Chapter 12 A Notary’s Confession, Half-True #3

A voice drifted closer - male, calm, too close to the notary’s age to be a stranger. “Is he… finished?”

Valentina went still beside him. Her breath slowed, controlled again. Enzo felt her readiness like heat.

Enzo didn’t open the door. He spoke through it, voice low. “You’re late.”

Silence on the other side. Then a soft laugh that didn’t reach the humor in the sound. “Late for what?”

Enzo’s gaze stayed fixed on the knob. “For your cleanup.”

Valentina’s hand slid to Enzo’s wrist, not grabbing - anchoring. Her fingers pressed lightly, a reminder that she was here, that she chose to stand in danger with him.

The voice outside shifted, becoming quieter. “You don’t understand. The notary was supposed to answer her questions.”

Valentina’s eyes flashed at that. She mouthed, Don’t let him.

Enzo didn’t move. “He answered enough.”

A pause. Then, with deliberate clarity, the voice outside added, “Enough to make you think you’re in control.”
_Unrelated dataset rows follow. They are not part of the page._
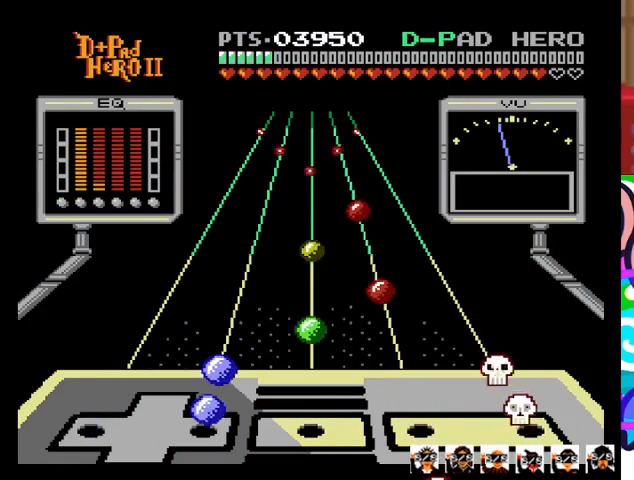
{"buttons": ["DPAD_RIGHT"], "events": [[167, "DPAD_RIGHT", "down"], [267, "DPAD_RIGHT", "up"], [500, "DPAD_RIGHT", "down"]]}
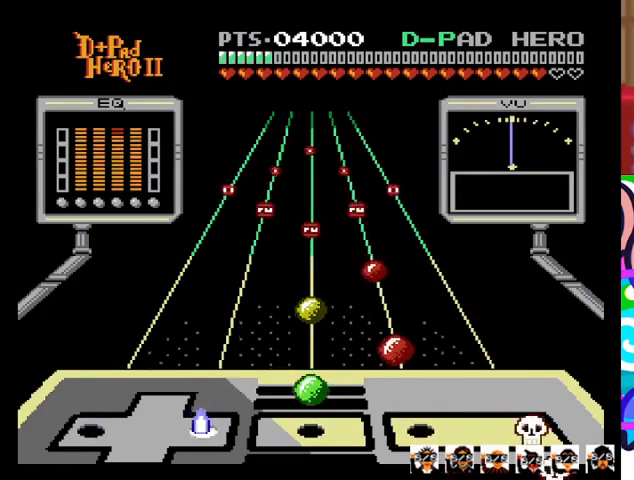
{"buttons": [], "events": [[133, "DPAD_RIGHT", "up"], [333, "R1", "down"], [467, "R1", "up"]]}
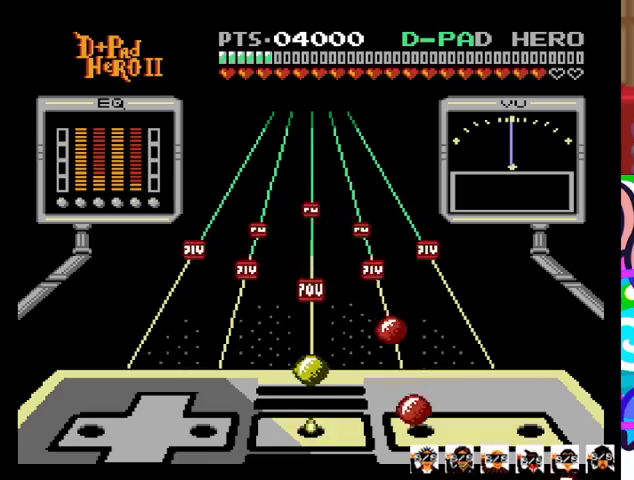
{"buttons": ["SQUARE"], "events": [[167, "CROSS", "down"], [267, "CROSS", "up"], [500, "SQUARE", "down"]]}
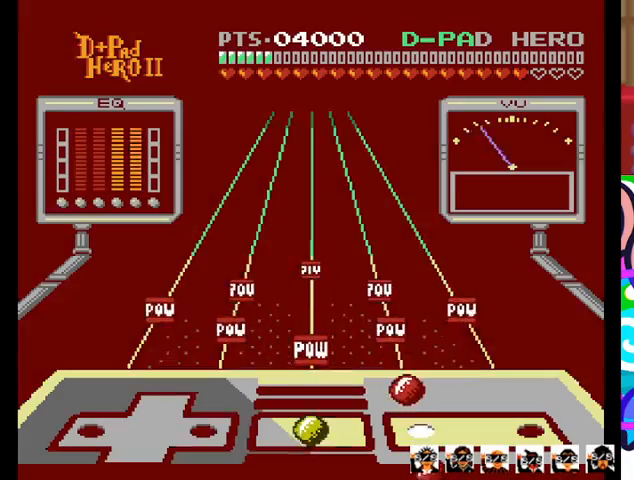
{"buttons": [], "events": [[133, "SQUARE", "up"]]}
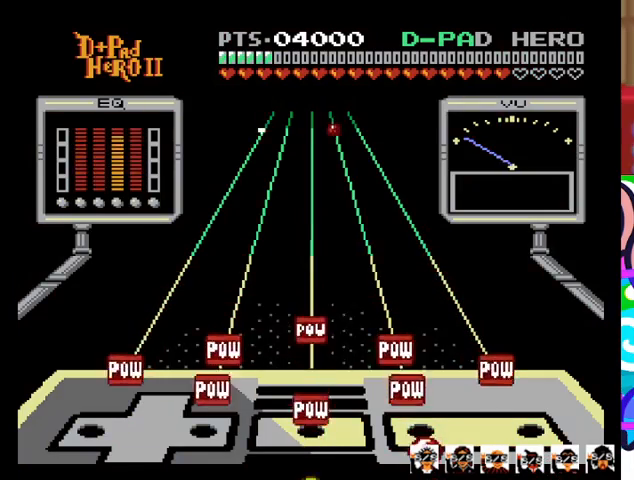
{"buttons": [], "events": [[200, "DPAD_RIGHT", "down"], [200, "R1", "down"], [333, "DPAD_RIGHT", "up"], [333, "R1", "up"]]}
Enzo felt a cold line of fury cut through him. That voice - the calm cruelty - didn’t sound like an accomplice. It sounded like someone who believed the mastermind’s plan was already done.

Enzo leaned closer to the door and lowered his voice further. “Who are you.”

The answer came too quickly. “Someone who doesn’t need a name.”

Valentina’s lips pressed together hard enough to whiten. She looked like she wanted to punch the door until the man behind it bled.

Enzo stopped her with a look. Not now. Not when the room had already become a kill zone.

The footsteps moved away, then returned, closer. The knob turned slightly - testing, not forcing. The person on the other side knew the door lock and how to get around it if they wanted.

Enzo’s mind raced. The consultation room was locked from their side. If the attacker forced entry, Valentina would be trapped in a room with a dead man and a doorway that didn’t open fast enough.

He made a choice in the space of one breath.

He turned to Valentina. “Stay behind me.”

Valentina’s eyes cut to his. “I’m not your client.”

Enzo didn’t flinch. “You’re my obsession.”

The word slipped out before he could stop it, a truth he’d been holding back since the first time he’d seen her determined to walk into danger without needing permission. It landed between them like a confession and a threat at the same time.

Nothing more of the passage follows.